-- Work to complete --
Where the word "worn" occurs in a line of the data, return the whole line.

-- The input follows --

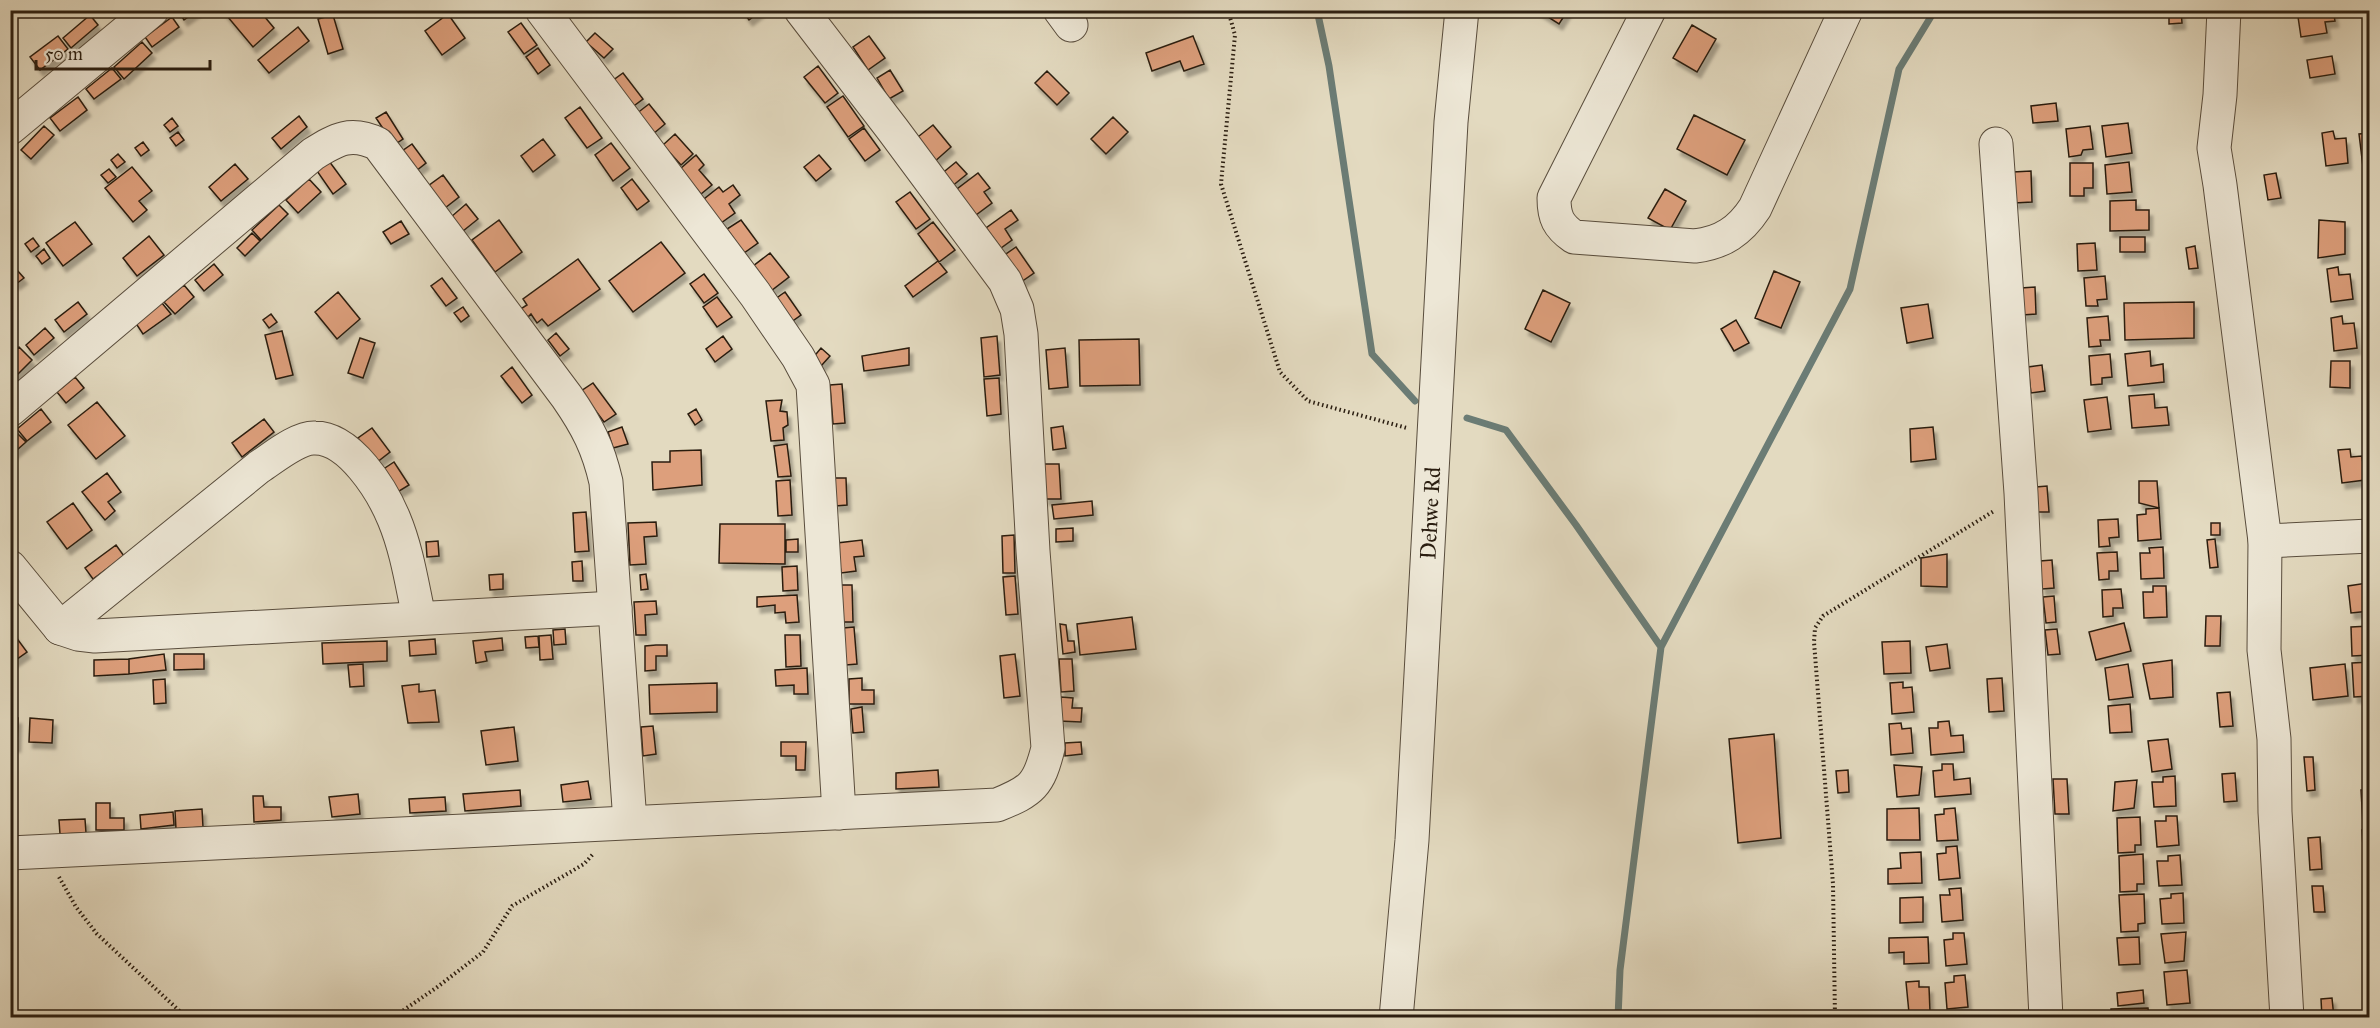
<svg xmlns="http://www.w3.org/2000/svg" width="2380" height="1028" font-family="'IM FELL Great Primer',serif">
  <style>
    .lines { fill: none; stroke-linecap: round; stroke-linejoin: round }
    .stream { stroke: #6b7c75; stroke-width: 7 }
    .building { fill: #dd9f7b; stroke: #2b1e11; stroke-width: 1.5; filter: url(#shadow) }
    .minor-casing { stroke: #594d3d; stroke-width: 35 }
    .path { stroke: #2b1e11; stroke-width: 4; stroke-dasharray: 1.5 3; stroke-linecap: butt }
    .minor { stroke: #ede7d6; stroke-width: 33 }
    .labels { text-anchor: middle; stroke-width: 4.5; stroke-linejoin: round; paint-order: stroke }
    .street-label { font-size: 22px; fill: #2b1e11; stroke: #ede7d6 }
  </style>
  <defs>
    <filter id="shadow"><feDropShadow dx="3.5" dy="6" stdDeviation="1.5" flood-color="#0004"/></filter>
  </defs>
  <rect width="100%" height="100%" fill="#e3dac0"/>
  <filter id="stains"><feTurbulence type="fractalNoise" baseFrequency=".00333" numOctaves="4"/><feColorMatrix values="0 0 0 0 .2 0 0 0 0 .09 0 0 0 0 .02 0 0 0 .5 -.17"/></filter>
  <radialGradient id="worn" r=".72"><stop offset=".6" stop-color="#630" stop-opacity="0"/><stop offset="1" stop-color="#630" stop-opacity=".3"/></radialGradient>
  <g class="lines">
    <path class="stream" d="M1317,10L1329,66L1372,354L1415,401
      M1467,418L1506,430L1576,525L1661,647
      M1618,1018L1620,970L1661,647L1850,289L1899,69L1935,10"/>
  </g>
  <path class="building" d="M178,10H198L184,20Z
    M222,10H259L274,28L253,47Z
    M742,10H762L749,20Z
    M1537,10H1568L1559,24Z
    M2169,10H2181L2182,23L2169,24Z
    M2297,10H2333L2335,21L2325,22L2327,33L2301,37Z
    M448,14L465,38L442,55L425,31Z
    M90,15L98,25L71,48L63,38Z
    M333,15L343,49L328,54L318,19Z
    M172,17L179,27L152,47L145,37Z
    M521,23L537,45L524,54L508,32Z
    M1692,25L1716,39L1697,72L1673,58Z
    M298,27L309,41L269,73L258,60Z
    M595,33L613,49L604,58L586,42Z
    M58,36L68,49L40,70L30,57Z
    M869,36L885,58L868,70L853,47Z
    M1193,36L1204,64L1184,71L1180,61L1152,71L1146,53Z
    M142,42L152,53L124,79L114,67Z
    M538,48L550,65L538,74L526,57Z
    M2332,56L2335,74L2310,78L2307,60Z
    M818,66L838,93L825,103L804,77Z
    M112,68L121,79L94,99L86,89Z
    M890,70L903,91L889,99L877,78Z
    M1047,71L1069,93L1057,105L1035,83Z
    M623,73L643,99L631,108L612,81Z
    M843,96L864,126L848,137L827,107Z
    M78,97L87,110L60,131L50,118Z
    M2056,103L2058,121L2033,123L2031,106Z
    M649,104L665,124L653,134L636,114Z
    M580,107L602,138L587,148L565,118Z
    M386,112L403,139L394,145L376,118Z
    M1694,115L1745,140L1727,175L1677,149Z
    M299,116L307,127L281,149L272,138Z
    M1113,117L1128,132L1106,154L1091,139Z
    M172,118L178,126L170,132L164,125Z
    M2128,123L2132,153L2106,157L2102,126Z
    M933,125L951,147L933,163L914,140Z
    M44,126L54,135L31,159L21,150Z
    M2090,126L2093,149L2083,150L2081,155L2069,157L2066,129Z
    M864,128L880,150L865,161L849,139Z
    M2333,131L2335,139L2346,138L2348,163L2326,166L2322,133Z
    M178,132L184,140L176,146L170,138Z
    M2370,133V166L2363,167L2359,134Z
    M675,134L693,154L681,165L663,145Z
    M543,139L555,155L533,172L521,156Z
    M143,142L149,150L141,156L135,148Z
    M611,143L630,168L613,181L595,155Z
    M412,144L426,163L416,171L402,151Z
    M118,154L125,162L117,168L111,160Z
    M696,155L704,165L699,170L712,185L701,194L680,169Z
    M819,155L831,169L816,181L804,167Z
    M329,161L346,184L333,194L317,171Z
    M956,162L967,174L951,187L940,175Z
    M2129,162L2132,192L2107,194L2105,165Z
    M2070,163H2093V188H2084V196H2070Z
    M235,164L248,179L221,201L209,187Z
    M132,167L152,191L139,201L147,210L133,222L105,188Z
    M109,169L116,177L108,183L101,175Z
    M2031,171L2032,202L2014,203L2013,172Z
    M978,173L990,188L984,192L992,203L972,218L953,192Z
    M2276,173L2281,198L2268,200L2264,175Z
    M443,175L459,197L445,208L428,186Z
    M309,179L321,192L298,213L286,200Z
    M632,179L649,201L637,210L621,188Z
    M733,185L740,195L729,204L735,213L721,223L704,199L719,187L723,192Z
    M1665,189L1686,201L1670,230L1648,218Z
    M910,192L930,219L916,229L896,202Z
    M2136,200V210H2149V230L2110,231V201Z
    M466,204L478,219L463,231L451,217Z
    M279,205L288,214L261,240L252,230Z
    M1011,210L1018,220L1005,229L1012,240L1001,248L986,228Z
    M499,220L522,252L495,272L472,240Z
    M741,220L758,243L744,253L727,229Z
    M2319,220L2345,222V254L2318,258Z
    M401,221L409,234L391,244L383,232Z
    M75,222L92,244L63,266L46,243Z
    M933,222L955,250L939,262L918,234Z
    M252,233L260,241L245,256L237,248Z
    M149,236L164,255L137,276L123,258Z
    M2120,237H2145V252H2120Z
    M33,238L39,246L31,252L25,244Z
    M661,242L685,273L633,312L609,281Z
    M2095,243L2097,270L2078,271L2077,244Z
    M2195,246L2198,268L2189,269L2186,248Z
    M1016,247L1034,273L1021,282L1003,256Z
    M44,249L50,258L42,264L36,256Z
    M770,253L789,277L767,294L748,270Z
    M578,259L600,289L548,326L542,319L537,323L531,314L526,319L519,310L527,305L523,299Z
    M938,261L947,272L913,297L905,286Z
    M214,264L223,275L204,291L195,280Z
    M2338,267L2339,275L2350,274L2353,299L2331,302L2327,269Z
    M17,270L24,278L16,284L10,275Z
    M1774,271L1800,282L1781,328L1755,318Z
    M704,274L718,293L704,303L690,284Z
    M2105,276L2107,299L2097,300L2098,306H2086L2084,278Z
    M442,278L457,298L446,306L431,286Z
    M184,285L194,297L175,314L164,302Z
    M2035,287L2036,314L2022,315L2021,288Z
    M1543,290L1570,303L1551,342L1525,329Z
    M338,292L360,319L337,339L315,312Z
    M785,292L801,315L787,325L771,302Z
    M717,297L732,317L717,327L703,307Z
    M78,302L87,314L64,332L55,320Z
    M2194,302V338L2125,340L2124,303Z
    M162,303L171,314L143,334L135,322Z
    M1928,304L1933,338L1907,343L1901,308Z
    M463,307L469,316L461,322L454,313Z
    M271,314L277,322L269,328L263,320Z
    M2108,316L2110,340H2100L2101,346L2089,347L2087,318Z
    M2342,316L2343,324L2354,323L2357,348L2334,351L2331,318Z
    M1736,320L1749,343L1734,351L1721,329Z
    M45,328L54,338L34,355L26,345Z
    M282,331L293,375L276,379L265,335Z
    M556,333L569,349L560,356L548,340Z
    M723,336L732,349L715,362L706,349Z
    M997,336L1000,375L984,377L981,338Z
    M360,338L375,343L363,378L348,373Z
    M1139,339L1140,385L1080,386L1079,340Z
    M19,347L32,360L10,382V356Z
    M821,348L830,356L821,366L812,359Z
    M909,348V365L864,371L862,356Z
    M1065,348L1068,387L1049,389L1046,350Z
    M2150,351L2151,366L2163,364L2164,382L2128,386L2125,354Z
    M2110,354L2112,377L2102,378V384L2091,385L2089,356Z
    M2331,361H2350V388L2330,387Z
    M2042,365L2045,391L2031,393L2028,367Z
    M512,367L532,395L522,403L501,376Z
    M75,377L84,388L66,403L57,392Z
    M999,378L1001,414L987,416L984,379Z
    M593,383L616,414L604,422L581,391Z
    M842,384L845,423L833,424L830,385Z
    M2154,394L2155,408L2167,407L2169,425L2132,428L2129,396Z
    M2107,397L2111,429L2088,432L2084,400Z
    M782,400L780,411L787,412L788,425L783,428L784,440L771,441L766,401Z
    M97,402L125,436L96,459L68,425Z
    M41,409L51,422L27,441L17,429Z
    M696,409L702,420L695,425L688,414Z
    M264,419L274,432L242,457L232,443Z
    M1063,426L1066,448L1053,450L1051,428Z
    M622,427L628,444L613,448L608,432Z
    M1933,427L1936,459L1911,462L1910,429Z
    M372,428L390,452L376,463L358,438Z
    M15,431L26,442L10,456V435Z
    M787,444L791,476L778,477L774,446Z
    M2350,449L2351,457L2362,456L2365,480L2342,483L2338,450Z
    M701,450L702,485L653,490L652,462H670V451Z
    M394,462L409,485L396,493L382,470Z
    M1044,464H1059L1061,499H1045Z
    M107,473L121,492L108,502L115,511L105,520L82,492Z
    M833,478H846L847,505L835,506Z
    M790,480L792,515L778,516L776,481Z
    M2139,481H2157L2159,508L2139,503Z
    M2047,486L2049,512H2038L2036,487Z
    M1092,501L1093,515L1054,519L1052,505Z
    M73,503L92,530L67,549L47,522Z
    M2159,508L2161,539L2138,541L2137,515L2146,514V509Z
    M586,512L589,551L575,552L573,513Z
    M2118,519L2119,537L2109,538L2110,546L2099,547L2098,520Z
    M656,522L657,536L644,537L646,564L630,565L628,523Z
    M2211,523H2220V535H2211Z
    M720,524H785V564L719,563Z
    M1073,528V541L1056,542V529Z
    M1014,535L1015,573H1003L1002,536Z
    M798,539V552H786V540Z
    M2215,539L2218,567L2210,568L2207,540Z
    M862,540L864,556L854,557L856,571L841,573L837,543Z
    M438,541L439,556L427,557L426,542Z
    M116,545L124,556L93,579L85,568Z
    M2163,547L2164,578L2141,579L2140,553H2150L2149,548Z
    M2117,552L2118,571H2109V579L2099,580L2097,553Z
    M1947,554V587L1921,586V558Z
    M2052,560L2054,588L2042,589L2040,561Z
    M582,561L583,581H573L572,562Z
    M797,566L798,590L783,591L782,567Z
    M503,574V589L490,590L489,575Z
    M646,574L648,589L641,590L640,575Z
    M1015,576L1018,614L1006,615L1003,577Z
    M2367,583L2370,611L2351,613L2348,586Z
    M840,585H852L853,622H841Z
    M2153,586H2166L2167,617L2144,618L2143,592H2153Z
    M2121,589L2123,608H2113V616L2103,617L2102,590Z
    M797,595L799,622L786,623L785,612L775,613V605L757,607V597Z
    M2054,596L2056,622L2046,623L2043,597Z
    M656,601L657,614L645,615L646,635H636L634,602Z
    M2206,616H2221L2220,646H2205Z
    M1132,617L1136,649L1080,655L1077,624Z
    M2124,623L2131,651L2096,660L2089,632Z
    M1060,624L1066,625L1068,641H1074L1075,652L1063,654Z
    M2370,626V655L2352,656L2351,627Z
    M854,627L857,664L846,665L843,628Z
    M10,629L27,652L10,664Z
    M565,629L566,644L554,645L553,630Z
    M2057,629L2060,654L2048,655L2045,630Z
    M551,635L553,659L540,660L539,636Z
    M785,635H800L801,666L786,667Z
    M538,636L539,647L526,648L525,637Z
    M502,638L503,650L485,652L487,661L476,663L473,641Z
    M435,639L436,654L410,656L409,641Z
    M387,641V661L323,664L322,643Z
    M1910,641L1911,673L1884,674L1882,642Z
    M1947,644L1950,668L1930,671L1926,647Z
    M656,645H667V656H656V670L645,671V646Z
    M164,654L166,670L129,674V659Z
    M174,654H204V669L174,670Z
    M1015,654L1020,696L1004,698L1000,656Z
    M129,659V674L94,676V660Z
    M1059,659H1072L1074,691L1061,692Z
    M2172,660L2173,697L2150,699L2143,664Z
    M2370,662V696L2354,697L2352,663Z
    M363,664L364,686L350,687L348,665Z
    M2128,664L2133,697L2109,700L2105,668Z
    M2345,664L2348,696L2313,700L2310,668Z
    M807,668L808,694H794V685L776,686L775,670Z
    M862,678V690H874V704H849V679Z
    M2002,678L2004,711L1989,712L1987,679Z
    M165,679L166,703L154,704L153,680Z
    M1903,682V688L1912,687L1914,712L1892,714L1890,683Z
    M717,683V712L650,714L649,685Z
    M419,684V692L435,690L439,722L408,723L402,686Z
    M2230,692L2233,726L2220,727L2217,693Z
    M1061,697L1073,698L1072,708H1082L1081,722L1059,721Z
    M2130,704L2132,732L2110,733L2108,706Z
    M862,707L864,732L853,733L851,709Z
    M10,718H18L17,746H10Z
    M30,718L53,720L52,743L29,742Z
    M1949,721L1951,736L1963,735L1964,752L1931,755L1929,728H1938V722Z
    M1901,723L1902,729L1911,728L1913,753L1891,755L1889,724Z
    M653,726L656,754L643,756L641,727Z
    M514,727L518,761L486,765L481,731Z
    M1774,734L1781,838L1738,843L1729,739Z
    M2168,739L2172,769L2152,772L2148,741Z
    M781,742H806L805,770H796V756H781Z
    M1081,742L1082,754L1065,756V743Z
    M2304,757H2313L2315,790L2307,791Z
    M1942,764H1953L1954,780L1970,778L1971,794L1935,797L1933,771L1942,770Z
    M1894,765L1922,767L1919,795L1897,797Z
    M938,770L939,787L896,789V773Z
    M1848,770L1849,792L1838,793L1836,771Z
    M2235,773L2237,801L2224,802L2222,774Z
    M2175,776L2176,806L2154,807L2152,782H2163V777Z
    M2053,779H2067L2069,814H2055Z
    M2137,780L2134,808L2113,811L2115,782Z
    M588,781L591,799L563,802L561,785Z
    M520,790L521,806L465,811L463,794Z
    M2361,790H2370V824H2363Z
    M358,794L360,814L332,817L329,797Z
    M253,796H263L264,807H281V820L254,822Z
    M445,797L446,811L410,813L409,799Z
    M96,803H110V818H124V830H96Z
    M1919,808L1920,840H1887V809Z
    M1955,808L1958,840L1937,841L1935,815L1944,814V809Z
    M202,809L203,827L176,829L175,811Z
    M173,812L174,825L141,829L140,815Z
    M2166,816H2177L2179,845L2157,847L2155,821H2166Z
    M2140,817L2141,845H2135V852L2118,853L2117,818Z
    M85,819L86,833L60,834L59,820Z
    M2370,829V863L2364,864L2362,830Z
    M2320,837L2322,869L2310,870L2308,838Z
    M1957,846L1960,878L1939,880L1937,854L1946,853V847Z
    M1921,852L1922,883L1888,884V869L1901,868L1900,853Z
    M2143,854L2144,884H2137V891L2120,892L2119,856Z
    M2180,855L2182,885L2159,886L2157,861H2168V856Z
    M2312,886H2323L2325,912H2314Z
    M1961,888L1963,920L1942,922L1940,895H1950L1949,889Z
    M2183,893L2184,923L2162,924L2160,899L2171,898V894Z
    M2144,894L2145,923L2138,924V931L2121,932L2119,895Z
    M1923,897V922L1900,923V898Z
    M2186,932L2184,961L2165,963L2161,934Z
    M1953,933H1964L1967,964L1946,966L1944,940L1953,939Z
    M1928,937L1929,963L1904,964V952L1889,953V938Z
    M2139,937L2140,964L2119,965L2117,938Z
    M2187,970L2190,1003L2167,1005L2164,972Z
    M1965,975L1968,1007L1947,1009L1945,983L1954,982V976Z
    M1919,981V987H1929L1930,1012L1909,1013L1906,982Z
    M2143,990L2144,1003L2118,1006L2117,993Z
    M2332,998L2334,1018H2322L2321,999Z
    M2148,1008L2149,1018H2111V1009Z"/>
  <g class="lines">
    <g class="minor-casing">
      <g id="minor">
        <path d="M542,10L755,294L798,357L813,385L839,813"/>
        <path d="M1060,10L1071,25"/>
        <path d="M1649,10L1554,198C1554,217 1558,226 1574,237L1695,246C1722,243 1740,231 1755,208L1846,10"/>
        <path d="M2224,10L2220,95L2214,148L2220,185L2265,541L2264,650L2274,739L2275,812L2287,1018"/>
        <path d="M10,128L152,10"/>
        <path d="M1996,144L2021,493L2046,1018"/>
        <path d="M10,410L313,154C337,139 351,131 378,144L567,397C587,426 598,447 606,482L630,822"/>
        <path d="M2265,541L2370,536"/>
        <path d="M10,567L60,628L78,634L95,636L615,608"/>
        <path d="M60,628L259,467C273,458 298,437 315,438C350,438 382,490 394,519C407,550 412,585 419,617"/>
        <path d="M10,853L997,805C1032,791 1039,785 1048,748L1033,551L1021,334L1017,309L1005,281L893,130L801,10"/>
        <path id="s1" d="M1396,1018L1412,840L1451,122L1462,10"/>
      </g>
    </g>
    <path class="path" d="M1228,10L1235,35L1221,184L1280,372L1308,401L1407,428
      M59,877L76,907L97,934L187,1018
      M392,1018L436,988L483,952L512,906L584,864L594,853
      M1835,1018L1833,884L1814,642L1815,628L1823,616L1994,511"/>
    <use href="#minor" class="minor"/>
  </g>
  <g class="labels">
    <g class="street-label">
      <text dy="8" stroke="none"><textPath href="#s1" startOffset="506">Dehwe Rd</textPath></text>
    </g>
  </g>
  <rect width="2380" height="1028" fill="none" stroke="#e3dac0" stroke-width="36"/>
  <rect x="12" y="12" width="2356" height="1004" fill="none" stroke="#2b1e11" stroke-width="3"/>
  <rect x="18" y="18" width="2344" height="992" fill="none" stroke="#2b1e11" stroke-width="1.5"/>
  <path d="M36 60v9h174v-9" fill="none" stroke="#2b1e11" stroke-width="3"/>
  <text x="45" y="60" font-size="18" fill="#2b1e11" stroke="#ede7d6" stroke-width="4.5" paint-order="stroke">50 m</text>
  <rect width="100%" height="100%" filter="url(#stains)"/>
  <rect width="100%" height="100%" fill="url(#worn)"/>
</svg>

-- The input concluded --

-- Solution for this problem --
  <radialGradient id="worn" r=".72"><stop offset=".6" stop-color="#630" stop-opacity="0"/><stop offset="1" stop-color="#630" stop-opacity=".3"/></radialGradient>
  <rect width="100%" height="100%" fill="url(#worn)"/>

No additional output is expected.